The NBA Collective Bargaining Agreement bans players from participating in public offseason basketball games or competitions of basketball skill without league and team approval. And don’t expect the league and teams to approve events that don’t help the league and teams – or at least charities – make money. That’s why a planned 1-on-1 matchup between Michael Jordan and Magic Johnson didn’t get off the ground in 1990.
But what if the NBA terminates the Collective Bargaining Agreement amid the coronavirus pandemic?
Tom Haberstroh of NBC Sports looked back on a scheduled 1-on-1 game between Shaquille O’Neal and Hakeem Olajuwon, organized by agent Leonard Armato, in 1995:
Luckily for Armato and those interested in the one-on-one format, in the summer of 1995, the NBA was in the midst of a lockout. Without CBA rules blocking players from participating, Armato threw the door wide open by announcing a one-on-one event that no longer needed to be sanctioned by the league.
Still, he wanted to run it by the powers that be.
“I went to David Stern and I said, ‘Look, there’s no collective bargaining agreement so I’m going to go ahead and do this one-on-one,’” Armato says.
“Well, technically I could stop you. But you know what, I’m going to pretend like I don’t know you’re doing this,” Armato recalls Stern telling him.
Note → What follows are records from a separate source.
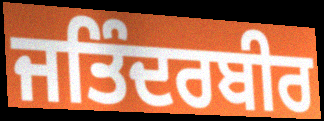
ਜਤਿੰਦਰਬੀਰ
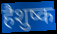
हैशुष्क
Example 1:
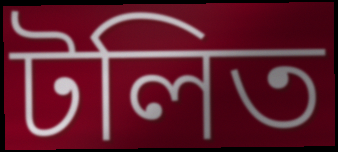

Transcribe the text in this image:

টলিত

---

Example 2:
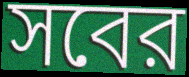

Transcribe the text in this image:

সবের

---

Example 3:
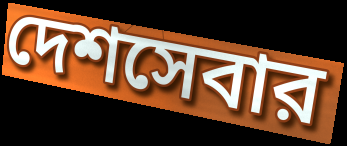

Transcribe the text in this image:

দেশসেবার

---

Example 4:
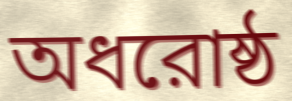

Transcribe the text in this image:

অধরোষ্ঠ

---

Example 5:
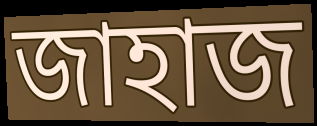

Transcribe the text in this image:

জাহাজ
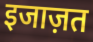
इजाज़त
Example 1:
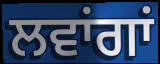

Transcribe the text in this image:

ਲਵਾਂਗਾਂ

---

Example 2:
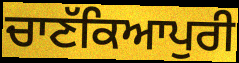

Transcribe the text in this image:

ਚਾਣੱਕਿਆਪੁਰੀ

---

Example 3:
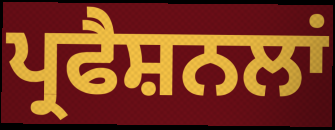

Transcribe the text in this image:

ਪ੍ਰਫੈਸ਼ਨਲਾਂ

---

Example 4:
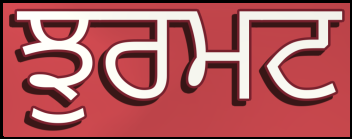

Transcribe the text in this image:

ਝੁਰਮਟ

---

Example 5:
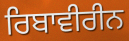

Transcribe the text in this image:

ਰਿਬਾਵੀਰੀਨ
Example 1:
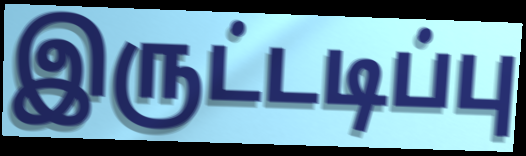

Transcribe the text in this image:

இருட்டடிப்பு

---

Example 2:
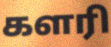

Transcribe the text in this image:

களரி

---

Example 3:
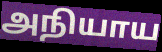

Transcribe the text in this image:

அநியாய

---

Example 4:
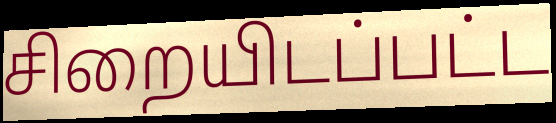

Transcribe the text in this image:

சிறையிடப்பட்ட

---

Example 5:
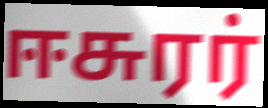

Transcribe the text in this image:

ஈசுரர்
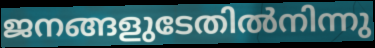
ജനങ്ങളുടേതിൽനിന്നു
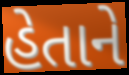
હેતાને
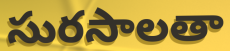
సురసాలతా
Armato described the deal with Stern as a “wink-wink, nudge-nudge” agreement between the two friends. For the league, it could have been something of a trial balloon, allowing it to gauge fan interest from afar and later assessing the merits of bringing such a competition in-house.
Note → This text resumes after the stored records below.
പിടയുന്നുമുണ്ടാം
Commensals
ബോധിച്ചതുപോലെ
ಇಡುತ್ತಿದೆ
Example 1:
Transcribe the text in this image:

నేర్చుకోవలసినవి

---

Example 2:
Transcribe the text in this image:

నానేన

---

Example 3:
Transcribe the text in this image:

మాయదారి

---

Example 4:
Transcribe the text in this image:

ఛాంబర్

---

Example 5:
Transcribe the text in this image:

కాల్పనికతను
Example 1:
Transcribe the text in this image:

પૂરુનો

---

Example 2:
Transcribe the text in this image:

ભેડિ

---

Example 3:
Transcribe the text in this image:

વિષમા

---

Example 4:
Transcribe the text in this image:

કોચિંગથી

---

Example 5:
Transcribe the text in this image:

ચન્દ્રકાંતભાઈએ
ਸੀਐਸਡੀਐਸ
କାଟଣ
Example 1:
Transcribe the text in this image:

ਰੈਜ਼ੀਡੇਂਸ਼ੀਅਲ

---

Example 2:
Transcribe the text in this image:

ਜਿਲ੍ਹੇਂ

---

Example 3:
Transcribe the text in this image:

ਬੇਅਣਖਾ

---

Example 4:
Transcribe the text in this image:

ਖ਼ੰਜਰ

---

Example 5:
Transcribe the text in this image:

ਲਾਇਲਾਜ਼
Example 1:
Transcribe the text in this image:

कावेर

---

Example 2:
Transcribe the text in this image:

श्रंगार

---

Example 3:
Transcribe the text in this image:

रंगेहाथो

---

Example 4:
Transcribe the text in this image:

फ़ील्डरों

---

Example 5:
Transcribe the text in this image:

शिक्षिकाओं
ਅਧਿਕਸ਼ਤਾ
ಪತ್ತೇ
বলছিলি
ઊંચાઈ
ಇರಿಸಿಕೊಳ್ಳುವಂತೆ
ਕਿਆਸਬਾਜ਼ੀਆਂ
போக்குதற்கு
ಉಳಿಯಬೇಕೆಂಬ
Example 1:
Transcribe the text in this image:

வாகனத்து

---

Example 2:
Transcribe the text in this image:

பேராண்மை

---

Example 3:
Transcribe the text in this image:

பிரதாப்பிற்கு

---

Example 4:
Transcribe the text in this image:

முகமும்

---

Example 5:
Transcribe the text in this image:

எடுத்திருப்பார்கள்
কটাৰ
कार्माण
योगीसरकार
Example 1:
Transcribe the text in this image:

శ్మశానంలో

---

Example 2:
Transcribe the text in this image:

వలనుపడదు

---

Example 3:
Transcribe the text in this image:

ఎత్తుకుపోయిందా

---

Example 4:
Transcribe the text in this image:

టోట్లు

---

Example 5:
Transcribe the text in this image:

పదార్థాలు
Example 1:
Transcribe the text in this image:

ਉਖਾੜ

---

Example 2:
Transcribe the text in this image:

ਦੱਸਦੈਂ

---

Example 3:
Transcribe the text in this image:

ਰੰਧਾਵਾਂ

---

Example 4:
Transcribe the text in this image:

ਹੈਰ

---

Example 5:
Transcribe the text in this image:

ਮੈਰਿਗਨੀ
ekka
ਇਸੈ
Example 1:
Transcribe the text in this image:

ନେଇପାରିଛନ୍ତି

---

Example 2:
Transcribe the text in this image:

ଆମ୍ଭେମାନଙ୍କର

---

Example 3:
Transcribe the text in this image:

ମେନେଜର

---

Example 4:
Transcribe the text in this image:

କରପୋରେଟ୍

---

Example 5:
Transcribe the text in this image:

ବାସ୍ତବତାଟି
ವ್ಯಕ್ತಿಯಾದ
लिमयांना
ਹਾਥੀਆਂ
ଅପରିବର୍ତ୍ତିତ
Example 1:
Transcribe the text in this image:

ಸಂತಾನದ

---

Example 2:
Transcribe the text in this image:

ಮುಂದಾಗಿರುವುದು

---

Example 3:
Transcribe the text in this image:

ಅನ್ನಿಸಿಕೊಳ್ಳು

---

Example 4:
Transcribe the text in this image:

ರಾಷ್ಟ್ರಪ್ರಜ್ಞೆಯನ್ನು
All along, Armato felt it was destined to become an annual tentpole event on the NBA calendar. A quarter of a century later, Armato believes it’s time to do it for real.
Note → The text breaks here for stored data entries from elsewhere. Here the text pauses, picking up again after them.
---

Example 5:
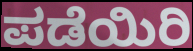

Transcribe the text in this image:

ಪಡೆಯಿರಿ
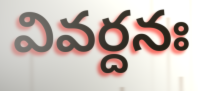
వివర్దనః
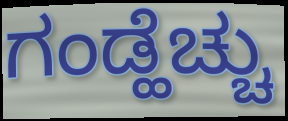
ಗಂಡ್ಹೆಚ್ಚು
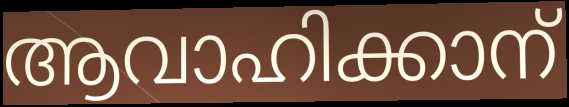
ആവാഹിക്കാന്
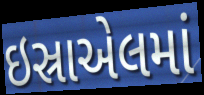
ઇસ્રાએલમાં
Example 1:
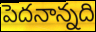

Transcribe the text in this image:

పెదనాన్నది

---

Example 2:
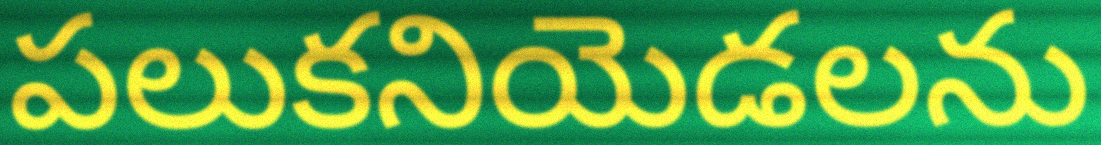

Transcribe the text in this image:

పలుకనియెడలను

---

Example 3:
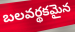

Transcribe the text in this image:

బలవర్థకమైన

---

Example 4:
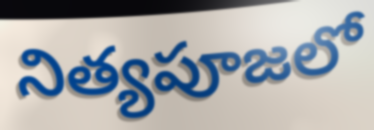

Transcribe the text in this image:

నిత్యపూజలో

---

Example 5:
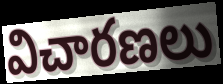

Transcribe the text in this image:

విచారణలు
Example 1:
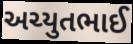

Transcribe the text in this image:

અચ્યુતભાઈ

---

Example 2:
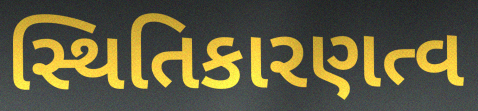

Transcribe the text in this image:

સ્થિતિકારણત્વ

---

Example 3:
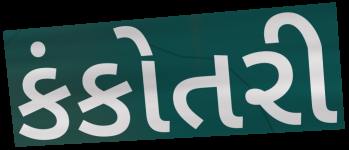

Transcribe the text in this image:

કંકોતરી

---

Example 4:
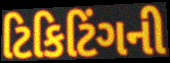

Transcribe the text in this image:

ટિકિટિંગની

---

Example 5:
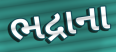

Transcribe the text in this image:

ભદ્રાના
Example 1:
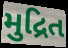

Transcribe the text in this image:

મુદ્રિત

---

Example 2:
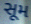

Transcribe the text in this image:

સૂમ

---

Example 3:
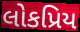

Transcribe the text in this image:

લોકપ્રિય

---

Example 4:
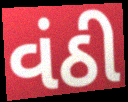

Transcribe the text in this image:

વંઠી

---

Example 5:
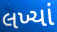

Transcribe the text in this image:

લખ્યાં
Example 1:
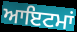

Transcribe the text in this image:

ਆਇਟਮਾਂ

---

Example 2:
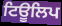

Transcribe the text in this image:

ਟਿਊਲਿਪ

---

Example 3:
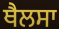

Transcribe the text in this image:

ਥੈਲਸਾ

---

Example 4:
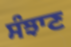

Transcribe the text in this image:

ਸੰਝਾਣ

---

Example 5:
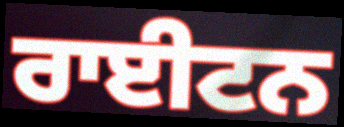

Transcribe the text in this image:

ਰਾਈਟਨ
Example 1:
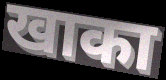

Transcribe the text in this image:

खाका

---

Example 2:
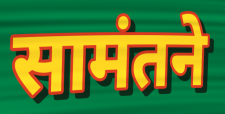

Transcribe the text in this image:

सामंतने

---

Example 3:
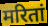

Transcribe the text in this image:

मरितां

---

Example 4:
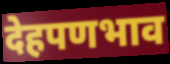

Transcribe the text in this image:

देहपणभाव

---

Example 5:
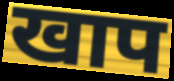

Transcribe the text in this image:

खाप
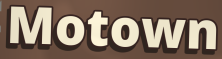
Motown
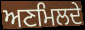
ਅਣਮਿਲਦੇ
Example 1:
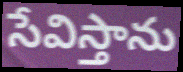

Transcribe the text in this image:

సేవిస్తాను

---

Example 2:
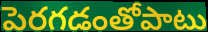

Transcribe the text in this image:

పెరగడంతోపాటు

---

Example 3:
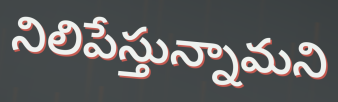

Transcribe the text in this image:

నిలిపేస్తున్నామని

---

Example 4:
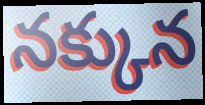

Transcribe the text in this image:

నక్కున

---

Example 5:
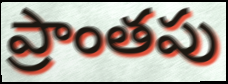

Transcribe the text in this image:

ప్రాంతపు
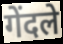
गेंदले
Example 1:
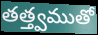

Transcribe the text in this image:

తత్త్వముతో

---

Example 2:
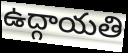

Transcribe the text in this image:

ఉద్గాయతి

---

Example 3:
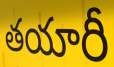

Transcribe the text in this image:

తయారీ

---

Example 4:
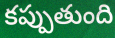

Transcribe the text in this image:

కప్పుతుంది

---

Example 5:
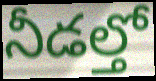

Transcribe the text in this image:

నీడల్తో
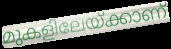
മുകളിലേയ്ക്കാണ്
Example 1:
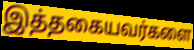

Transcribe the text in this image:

இத்தகையவர்களை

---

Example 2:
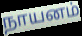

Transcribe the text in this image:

நாயனம்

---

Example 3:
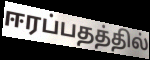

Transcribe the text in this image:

ஈரப்பதத்தில்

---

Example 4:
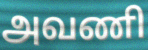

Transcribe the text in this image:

அவணி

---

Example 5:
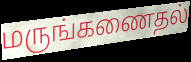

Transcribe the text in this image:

மருங்கணைதல்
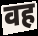
वह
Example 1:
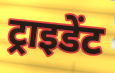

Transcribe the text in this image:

ट्राइडेंट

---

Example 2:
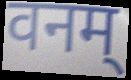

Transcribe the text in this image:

वनम्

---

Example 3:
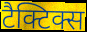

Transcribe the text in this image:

टैक्टिक्स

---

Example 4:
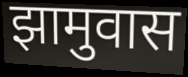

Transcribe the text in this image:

झामुवास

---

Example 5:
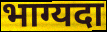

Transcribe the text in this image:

भाग्यदा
“Just imagine if you had a global pay-per-view event of LeBron James versus the Greek Freak (Giannis Antetokounmpo),” Armato says. “It’s probably bigger than (Manny) Pacquiao vs. (Floyd) Mayweather. It might be way bigger. We’re talking hundreds of millions of dollars off that one event.”
With the NBA season on hiatus, the league itself could hold 1-on-1 games. Fewer people involved, 1-on-1 games could be safer than 5-on-5. That’s fewer tests, fewer chances of spreading coronavirus.